Design and Architecture of the Vivo App Store Recommendation System
The Vivo App Store recommendation system uses a modular, hot‑plug architecture—layered from plugins to base services and employing Template Method, Strategy, and Composite patterns—to integrate unchanged data sources, deliver high‑performance personalized recommendations, reduce development effort by ~75%, and enable rapid, low‑bug scene‑specific upgrades.
This article introduces how the Vivo App Store recommendation system is designed to efficiently support personalized recommendation scenarios.
Background: The app store’s data originates from various channels (operations schedule, CPD, games, algorithms). After the recommendation project was launched, the data sources remained unchanged; the recommendation system now handles integration with these sources, while the store backend only needs to interact with the recommendation system.
Challenges: The system must provide high performance, high availability, and robust monitoring, while also efficiently supporting multiple concurrent personalized recommendation requests.
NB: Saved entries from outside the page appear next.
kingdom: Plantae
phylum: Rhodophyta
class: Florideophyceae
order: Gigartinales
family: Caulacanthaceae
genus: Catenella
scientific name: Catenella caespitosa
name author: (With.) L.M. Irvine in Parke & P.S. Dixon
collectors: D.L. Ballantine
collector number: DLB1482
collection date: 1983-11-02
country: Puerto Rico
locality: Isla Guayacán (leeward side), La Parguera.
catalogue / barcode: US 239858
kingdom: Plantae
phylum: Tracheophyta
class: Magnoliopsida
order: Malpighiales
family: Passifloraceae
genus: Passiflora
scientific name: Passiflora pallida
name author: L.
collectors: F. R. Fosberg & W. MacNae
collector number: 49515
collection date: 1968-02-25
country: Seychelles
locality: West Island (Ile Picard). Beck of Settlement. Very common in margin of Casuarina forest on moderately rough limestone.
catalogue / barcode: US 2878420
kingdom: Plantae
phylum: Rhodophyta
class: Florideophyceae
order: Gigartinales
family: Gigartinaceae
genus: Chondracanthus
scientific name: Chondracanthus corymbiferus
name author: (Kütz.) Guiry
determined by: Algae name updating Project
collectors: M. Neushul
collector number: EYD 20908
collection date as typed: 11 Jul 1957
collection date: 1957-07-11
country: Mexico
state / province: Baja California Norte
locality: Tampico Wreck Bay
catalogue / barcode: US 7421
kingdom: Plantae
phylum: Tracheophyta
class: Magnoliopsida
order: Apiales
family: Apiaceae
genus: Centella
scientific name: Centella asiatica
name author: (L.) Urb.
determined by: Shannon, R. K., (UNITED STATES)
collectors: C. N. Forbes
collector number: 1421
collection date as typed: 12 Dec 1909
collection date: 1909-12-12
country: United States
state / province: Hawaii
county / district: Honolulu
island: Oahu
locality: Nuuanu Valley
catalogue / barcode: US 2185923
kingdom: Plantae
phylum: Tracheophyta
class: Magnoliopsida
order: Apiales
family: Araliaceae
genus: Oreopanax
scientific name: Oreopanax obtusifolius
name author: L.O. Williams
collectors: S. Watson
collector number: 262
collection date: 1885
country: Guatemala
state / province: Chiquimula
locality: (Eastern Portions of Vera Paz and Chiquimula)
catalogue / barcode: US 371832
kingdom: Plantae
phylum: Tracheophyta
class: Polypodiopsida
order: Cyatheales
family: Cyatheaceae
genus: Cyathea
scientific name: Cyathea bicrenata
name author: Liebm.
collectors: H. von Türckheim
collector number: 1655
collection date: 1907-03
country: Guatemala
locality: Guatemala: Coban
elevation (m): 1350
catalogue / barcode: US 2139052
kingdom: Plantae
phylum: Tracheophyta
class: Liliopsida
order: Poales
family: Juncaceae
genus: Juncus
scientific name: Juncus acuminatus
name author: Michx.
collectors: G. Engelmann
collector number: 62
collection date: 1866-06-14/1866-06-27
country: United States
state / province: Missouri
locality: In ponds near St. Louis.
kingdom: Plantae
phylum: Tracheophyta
Requirements include handling three to four parallel demands, delivering a new feature within two days, limiting bugs to fewer than two per scenario, and quickly responding to product team requests.
Typical Recommendation Flow (case example):
If the main app A is an application, retrieve queue Q1 from data source x1 and queue Q2 from data source x2.
Use Q2 to truncate Q1, then intersect the queues, apply developer‑level and category filters, and fallback to Q2 if the intersection is empty.
Select elements at positions n1 and n2 from the intersected queue as the result.
If no data is found, fall back to a big‑data table to fetch the highest‑click‑rate items within the same category, applying developer‑level filtering.
A similar but simplified flow is described for game‑type main apps.
Solution Overview (Section 3):
The author abstracts the business process into several layers:
Plugin Layer: Scene‑specific plugins implement personalized recommendation logic.
Framework Layer: Defines the core recommendation workflow and invokes plugin callbacks.
Protocol Adaptation Layer: Maps scene requirements to appropriate data‑source services.
Data‑Source Service Layer: Wraps RPC calls to various queue providers.
Atomic Service Layer: Provides fine‑grained filtering services (e.g., same‑developer filter).
Base Service Layer: Offers relevance checks based on developer, primary/secondary categories, app type, etc.
The design emphasizes modularity, allowing each layer to be developed, tested, and upgraded independently.
Key Design Patterns Used:
Template Method – structures the process of obtaining raw recommendation queues.
Strategy – selects different data‑source services based on the scenario.
Composite – enables combining multiple atomic services for flexible filtering.
Hot‑Plug Architecture: Java SPI is employed so that each scene’s plugin resides in its own JAR, minimizing intrusion into the framework and base services.
Benefits:
Framework logic is fully abstracted; most scenes require only lightweight plugin callbacks or configuration, achieving up to 30% of scenes with zero code development.
Scenes are isolated, allowing incremental upgrades by updating only the affected plugin or module.
Development effort for personalized recommendation scenarios decreased by ~75%, and bug rates dropped significantly.
Overall, the recommendation system’s architecture shifts the focus of development to scene plugins, reducing duplication, improving maintainability, and supporting rapid personalization.